Soweit das Gericht die Leistung berücksichtigt, gilt sie als verwertbar (§ 8 a Abs. 2 Satz 2
JVEG neuer Fassung). Diese Neuregelungen sind im vorliegenden Fall gemäß § 24 JVEG
noch nicht anwendbar, da der Auftrag an den Sachverständigen vor dem 01.08.2013 erteilt
worden ist. In der Zeit davor bestand zwar keine entsprechende gesetzliche Regelung,
nach der herrschenden Rechtsprechung führte aber die erfolgreiche Ablehnung des
Sachverständigen und die hierdurch bedingte Unverwertbarkeit des Gutachtens bei nach
der Übernahme des Gutachterauftrages entstandenen Ablehnungsgründen dann zum
Verlust der Vergütung, wenn beim Sachverständigen Vorsatz oder grobe Fahrlässigkeit
vorlagen (OLG Stuttgart/Senat BauR 2010, 1111; OLG Karlsruhe BauR 2012, 303; OLG
Rostock JurBüro 2013, 651; Zöller/Greger, Zivilprozessordnung, 29. Auflage 2012, § 413
ZPO, Rdnr. 7 m.w.N.).
2.
5 Grob fahrlässiges Handeln liegt dann vor, wenn die verkehrserforderliche Sorgfalt in
besonders schwerem Maße verletzt wird, schon einfachste, ganz naheliegende
Überlegungen nicht angestellt werden und das nicht beachtet wird, was im gegebenen Fall
jedem einleuchten musste (Palandt/Grüneberg, Bürgerliches Gesetzbuch, 73. Auflage
2014, § 277 BGB, Rdnr. 5 m.w.N.).
6 Im vorliegenden Fall hat das Landgericht zu Recht eine grobe Fahrlässigkeit auf Seiten der
Sachverständigen bejaht. Auf die diesbezüglichen Ausführungen in dem angegriffenen
Beschluss wird Bezug genommen. Nach den Feststellungen des Landgerichts hat sich die
Sachverständige auf die Ausführungen des Klägervertreters kurz mit dem Zeigefinger an
die Schläfe getippt und den Vogel gezeigt. Die Sachverständige hat durch die darin
liegende Kränkung des Prozessbevollmächtigten der Klägerin grob pflichtwidrig Anlass
gegeben, an ihrer Unparteilichkeit, Unvoreingenommenheit und Unbefangenheit zu
zweifeln. Zu Recht hat das Landgericht die in Rede stehende Geste als besonders
schwerwiegendes Außerachtlassen der von einem Sachverständigen zu erwartenden
Sorgfalt eingestuft. Es muss jedem gerichtlichen Sachverständigen unmittelbar einleuchten,
dass die Grenzen dessen, was eine Partei als gerade noch angemessen hinnehmen muss,
hier klar überschritten sind.
7 Der Beschwerdevortrag der Sachverständigen rechtfertigt kein anderes Ergebnis. Die
Sachverständige versucht wie in erster Instanz, ihr Verhalten als Reflex auf die zum x-ten
Male vorgetragene, aus ihrer Sicht unberechtigte Kritik der Klägerseite zu erklären. Dies
ändert indes nichts an der vorstehenden Bewertung der in Rede stehenden Geste. Es
besteht kein Anlass, diese im Hinblick auf einen „wiederholten, in der Sache unhaltbaren
Einwand des Klägervertreters“ in einem „milderen Licht“ zu sehen. Auch bei einer
Einstufung als „reflexhafte Spontanreaktion“ ändert sich an der Bewertung nichts.
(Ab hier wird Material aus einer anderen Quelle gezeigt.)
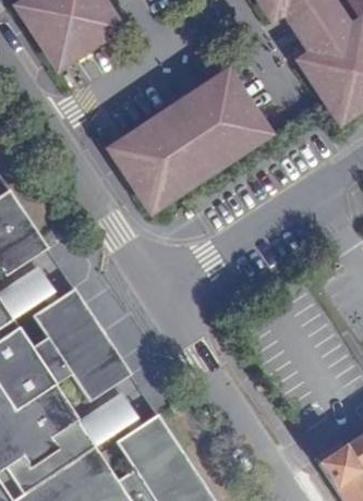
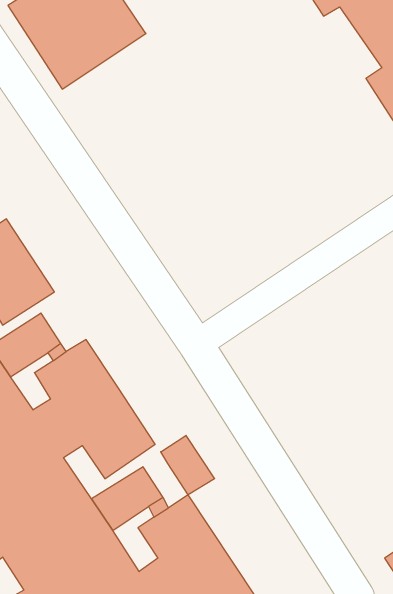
building: [101,72,270,219] -> none
building: none -> [161,435,215,495]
Unerheblich ist schließlich, dass das schriftliche Gutachten zum Zeitpunkt des Vorfalls
bereits erstellt war. Im Übrigen wird auf die zutreffenden Ausführungen im
Nichtabhilfebeschluss der 17. Zivilkammer des Landgerichts Stuttgart vom 26.11.2013
verwiesen.
3.
8 Die Kostenentscheidung im Beschwerdeverfahren beruht auf § 4 Abs. 8 JVEG.